ボケッーとして見えても、私なんか今でもよく使う手だが、相手を油断させる策かも知れないし、案外貴方より賢い場合も多々あるから要注意だ。
上役が貴方より有利な点は幾つかあって、まず第一に視野が広い。立場上そうなってしまうのだ。貴方は自分一人だけの範囲しか見ておらず、しかも自己愛が強いと来るから、採点が甘い。
対するヤツは貴方の他にA君もB君もC君も、遠隔地のD営業所の人をも同時に眺めて優劣を比較しているから、退屈どころの話ではない。
しかも、上層部とのパイプは貴方のよりも太いから、それを通じて普段から様々な情報を仕入れて、煮て食っており栄養は上々で脳へも行き渡っている。いやが上にも目が肥え視野が広くなるから、これだけでも貴方は不利なんだ。
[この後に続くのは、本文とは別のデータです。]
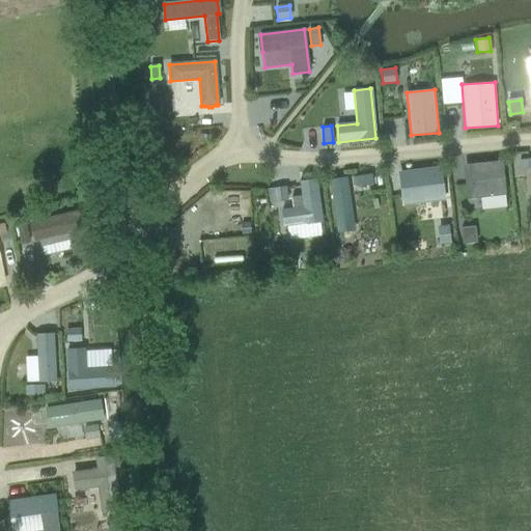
[(530,157),(529,158),(519,159),(521,168),(530,167),(530,157)]
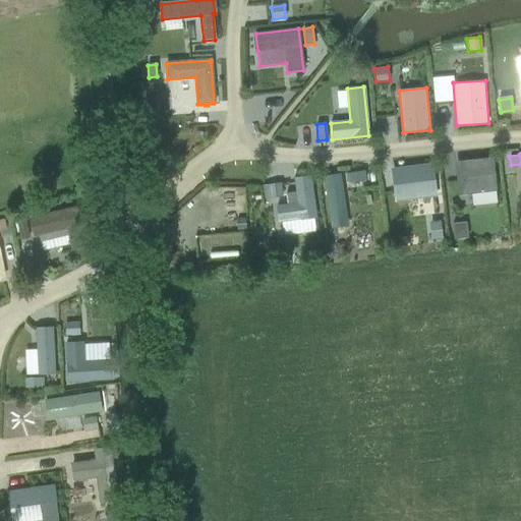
[(461,172),(456,172),(458,194),(496,190),(493,158),(460,162),(461,172)]
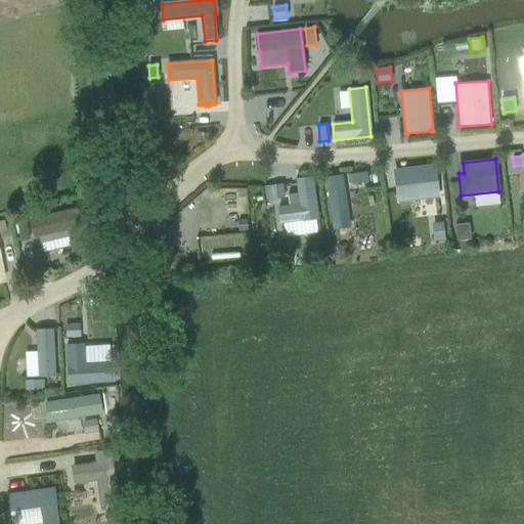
[(434,166),(395,171),(398,192),(396,193),(397,203),(406,202),(407,200),(438,197),(434,166)]
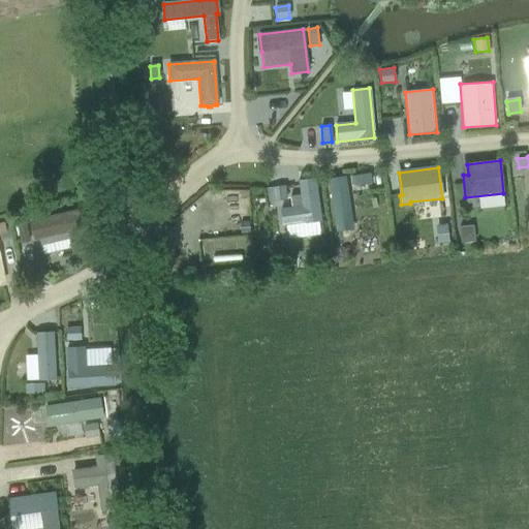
[(370,174),(351,177),(353,186),(371,183),(370,174)]
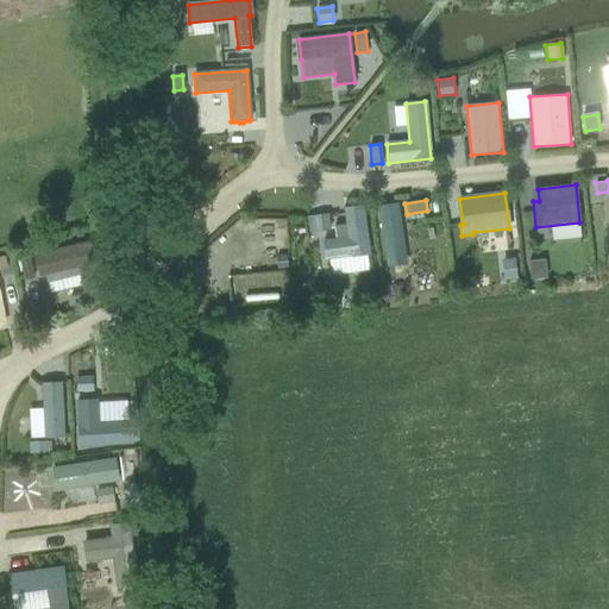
[(397,205),(378,207),(385,257),(405,255),(397,205)]
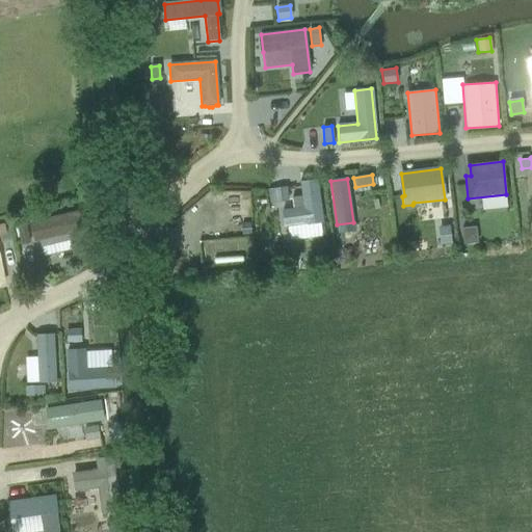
[(299,182),(302,207),(282,210),(284,230),(323,224),(317,180),(299,182)]
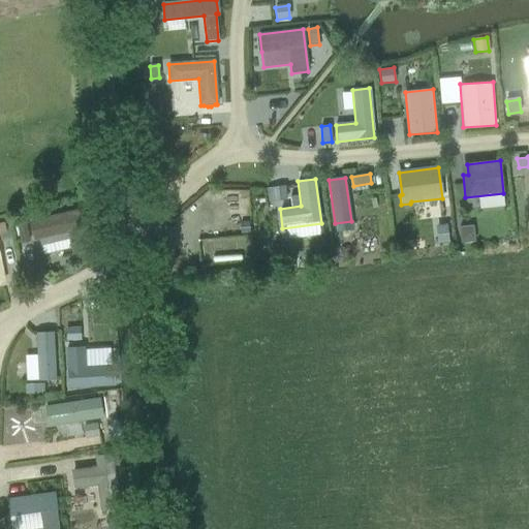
[(286,189),(272,191),(273,201),(287,199),(286,189)]
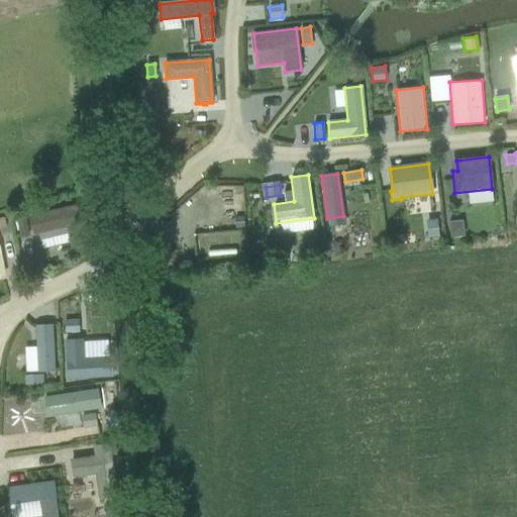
[(80,206),(29,218),(33,234),(38,232),(42,247),(71,241),(72,245),(79,244),(81,245),(88,243),(89,241),(88,234),(86,233),(80,206)]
勝敗の結果は戦う前から見えているから、逆って得になる事は無い。
だからサラリーマンで出世したければ、忘れてはなら事がある: 「常に二階級上の目線で物事を見て考えること。平サラリーマンなら、(係長でなく)課長の目線。係長なら(課長でなく)部長の目線、課長なら社長の目線」に立って考えるのが大切である。
これだけで、貴方はかなり成長する事が出来る。